Rows from a dataset:

┌──

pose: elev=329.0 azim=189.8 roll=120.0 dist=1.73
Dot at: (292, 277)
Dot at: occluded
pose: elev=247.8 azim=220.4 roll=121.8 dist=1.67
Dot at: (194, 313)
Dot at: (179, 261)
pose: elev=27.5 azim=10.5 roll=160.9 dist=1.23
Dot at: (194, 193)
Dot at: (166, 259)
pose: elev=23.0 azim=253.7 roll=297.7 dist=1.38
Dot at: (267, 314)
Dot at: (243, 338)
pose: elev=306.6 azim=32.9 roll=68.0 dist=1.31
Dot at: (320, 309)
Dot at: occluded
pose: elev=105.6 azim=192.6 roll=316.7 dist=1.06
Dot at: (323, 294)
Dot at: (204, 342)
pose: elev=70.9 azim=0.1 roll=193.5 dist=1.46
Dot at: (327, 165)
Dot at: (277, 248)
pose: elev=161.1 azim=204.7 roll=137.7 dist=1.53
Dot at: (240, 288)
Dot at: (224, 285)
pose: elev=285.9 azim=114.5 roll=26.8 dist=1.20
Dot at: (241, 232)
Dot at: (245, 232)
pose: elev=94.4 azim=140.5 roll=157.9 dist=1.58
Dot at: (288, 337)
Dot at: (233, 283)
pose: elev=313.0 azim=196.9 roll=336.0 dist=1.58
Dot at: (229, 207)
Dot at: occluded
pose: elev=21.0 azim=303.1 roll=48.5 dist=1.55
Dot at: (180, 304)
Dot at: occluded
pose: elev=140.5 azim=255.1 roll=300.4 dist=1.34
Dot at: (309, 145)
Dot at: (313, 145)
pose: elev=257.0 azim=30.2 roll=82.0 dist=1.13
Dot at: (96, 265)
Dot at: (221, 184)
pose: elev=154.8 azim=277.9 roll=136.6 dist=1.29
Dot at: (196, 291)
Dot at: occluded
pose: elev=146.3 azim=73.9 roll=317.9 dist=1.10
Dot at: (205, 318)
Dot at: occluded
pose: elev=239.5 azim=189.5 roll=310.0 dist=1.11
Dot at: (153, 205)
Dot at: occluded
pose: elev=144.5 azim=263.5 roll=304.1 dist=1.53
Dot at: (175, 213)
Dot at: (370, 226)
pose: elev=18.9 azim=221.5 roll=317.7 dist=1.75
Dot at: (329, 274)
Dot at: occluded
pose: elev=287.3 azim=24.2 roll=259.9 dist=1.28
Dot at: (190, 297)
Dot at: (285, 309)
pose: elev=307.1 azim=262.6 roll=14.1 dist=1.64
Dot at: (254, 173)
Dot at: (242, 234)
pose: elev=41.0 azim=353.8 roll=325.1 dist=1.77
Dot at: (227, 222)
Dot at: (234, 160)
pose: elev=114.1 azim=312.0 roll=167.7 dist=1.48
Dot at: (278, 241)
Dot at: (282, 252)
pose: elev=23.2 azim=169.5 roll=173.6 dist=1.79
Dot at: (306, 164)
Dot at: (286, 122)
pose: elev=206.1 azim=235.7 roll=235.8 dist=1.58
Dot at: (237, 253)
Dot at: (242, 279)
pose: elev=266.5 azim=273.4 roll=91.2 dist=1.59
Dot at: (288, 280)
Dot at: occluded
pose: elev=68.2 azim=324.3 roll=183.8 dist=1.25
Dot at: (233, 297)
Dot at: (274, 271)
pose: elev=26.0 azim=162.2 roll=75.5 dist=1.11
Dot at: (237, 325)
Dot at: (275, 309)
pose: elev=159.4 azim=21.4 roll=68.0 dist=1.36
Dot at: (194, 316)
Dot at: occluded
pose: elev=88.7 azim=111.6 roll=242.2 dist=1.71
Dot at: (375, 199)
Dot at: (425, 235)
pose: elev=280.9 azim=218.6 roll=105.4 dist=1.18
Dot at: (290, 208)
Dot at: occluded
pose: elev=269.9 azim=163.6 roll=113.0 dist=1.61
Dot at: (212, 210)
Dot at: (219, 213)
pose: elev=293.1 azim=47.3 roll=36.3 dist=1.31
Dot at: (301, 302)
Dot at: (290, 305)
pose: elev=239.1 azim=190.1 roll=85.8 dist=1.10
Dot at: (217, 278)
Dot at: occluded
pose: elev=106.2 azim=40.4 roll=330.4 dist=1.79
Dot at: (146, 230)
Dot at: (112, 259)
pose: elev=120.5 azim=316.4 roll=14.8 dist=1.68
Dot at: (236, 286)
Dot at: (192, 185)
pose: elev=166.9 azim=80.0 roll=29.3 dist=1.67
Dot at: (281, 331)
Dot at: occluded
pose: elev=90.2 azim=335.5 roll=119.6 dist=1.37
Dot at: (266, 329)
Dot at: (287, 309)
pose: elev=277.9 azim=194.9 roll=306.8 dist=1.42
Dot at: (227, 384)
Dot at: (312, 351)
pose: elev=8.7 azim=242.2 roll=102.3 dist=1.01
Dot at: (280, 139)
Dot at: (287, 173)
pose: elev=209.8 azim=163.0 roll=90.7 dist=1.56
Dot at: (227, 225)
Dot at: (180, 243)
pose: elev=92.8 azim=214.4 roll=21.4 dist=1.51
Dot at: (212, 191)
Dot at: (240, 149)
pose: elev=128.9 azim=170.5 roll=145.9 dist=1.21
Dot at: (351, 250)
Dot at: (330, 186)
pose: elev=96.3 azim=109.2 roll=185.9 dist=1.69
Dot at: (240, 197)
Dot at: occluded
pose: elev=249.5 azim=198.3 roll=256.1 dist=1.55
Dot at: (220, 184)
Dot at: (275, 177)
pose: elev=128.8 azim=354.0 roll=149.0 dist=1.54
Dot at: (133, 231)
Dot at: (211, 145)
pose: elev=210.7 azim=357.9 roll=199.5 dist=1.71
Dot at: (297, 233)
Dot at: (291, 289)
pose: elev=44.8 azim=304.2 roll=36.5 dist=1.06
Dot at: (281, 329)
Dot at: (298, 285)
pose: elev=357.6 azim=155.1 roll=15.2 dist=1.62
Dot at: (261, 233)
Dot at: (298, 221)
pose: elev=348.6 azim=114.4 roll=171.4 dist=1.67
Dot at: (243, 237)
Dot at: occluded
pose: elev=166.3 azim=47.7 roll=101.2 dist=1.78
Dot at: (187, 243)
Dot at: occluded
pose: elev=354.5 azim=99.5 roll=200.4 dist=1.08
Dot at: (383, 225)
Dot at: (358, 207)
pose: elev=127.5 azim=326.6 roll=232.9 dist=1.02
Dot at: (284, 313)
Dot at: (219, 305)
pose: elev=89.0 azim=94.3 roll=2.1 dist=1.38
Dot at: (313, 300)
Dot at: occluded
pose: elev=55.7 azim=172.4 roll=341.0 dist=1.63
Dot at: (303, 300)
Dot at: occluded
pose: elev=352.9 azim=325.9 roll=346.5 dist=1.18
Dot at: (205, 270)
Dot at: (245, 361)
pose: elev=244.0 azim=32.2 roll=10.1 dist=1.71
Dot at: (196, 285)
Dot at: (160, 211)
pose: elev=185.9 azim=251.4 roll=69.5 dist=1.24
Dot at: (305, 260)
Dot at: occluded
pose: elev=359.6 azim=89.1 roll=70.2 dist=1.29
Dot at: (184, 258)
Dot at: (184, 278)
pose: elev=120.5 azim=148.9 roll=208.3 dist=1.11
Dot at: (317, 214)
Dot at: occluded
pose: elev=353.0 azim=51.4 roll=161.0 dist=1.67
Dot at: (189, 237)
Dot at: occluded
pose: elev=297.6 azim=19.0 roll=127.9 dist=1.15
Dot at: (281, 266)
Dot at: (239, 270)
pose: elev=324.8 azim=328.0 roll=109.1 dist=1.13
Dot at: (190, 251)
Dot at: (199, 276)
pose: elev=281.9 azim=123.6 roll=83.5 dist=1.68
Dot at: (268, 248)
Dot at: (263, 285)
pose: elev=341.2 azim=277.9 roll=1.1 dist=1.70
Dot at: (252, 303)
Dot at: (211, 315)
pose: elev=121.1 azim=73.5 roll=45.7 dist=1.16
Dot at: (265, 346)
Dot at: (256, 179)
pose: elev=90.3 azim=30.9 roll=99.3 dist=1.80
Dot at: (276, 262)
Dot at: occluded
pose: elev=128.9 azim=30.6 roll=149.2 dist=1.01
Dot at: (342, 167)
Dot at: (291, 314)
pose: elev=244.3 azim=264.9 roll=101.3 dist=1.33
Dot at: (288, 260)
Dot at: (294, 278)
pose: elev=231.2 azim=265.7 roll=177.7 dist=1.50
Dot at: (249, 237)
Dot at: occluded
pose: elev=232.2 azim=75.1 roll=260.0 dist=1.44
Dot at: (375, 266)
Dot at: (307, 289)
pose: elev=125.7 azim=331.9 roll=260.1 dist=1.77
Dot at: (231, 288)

└──

What is asked:
Retype the lines of the material above from the line with "pose: elev=209.8 azim=163.0" to the line with "Dot at: (298, 285)", including both of those lines.

Task answer:
pose: elev=209.8 azim=163.0 roll=90.7 dist=1.56
Dot at: (227, 225)
Dot at: (180, 243)
pose: elev=92.8 azim=214.4 roll=21.4 dist=1.51
Dot at: (212, 191)
Dot at: (240, 149)
pose: elev=128.9 azim=170.5 roll=145.9 dist=1.21
Dot at: (351, 250)
Dot at: (330, 186)
pose: elev=96.3 azim=109.2 roll=185.9 dist=1.69
Dot at: (240, 197)
Dot at: occluded
pose: elev=249.5 azim=198.3 roll=256.1 dist=1.55
Dot at: (220, 184)
Dot at: (275, 177)
pose: elev=128.8 azim=354.0 roll=149.0 dist=1.54
Dot at: (133, 231)
Dot at: (211, 145)
pose: elev=210.7 azim=357.9 roll=199.5 dist=1.71
Dot at: (297, 233)
Dot at: (291, 289)
pose: elev=44.8 azim=304.2 roll=36.5 dist=1.06
Dot at: (281, 329)
Dot at: (298, 285)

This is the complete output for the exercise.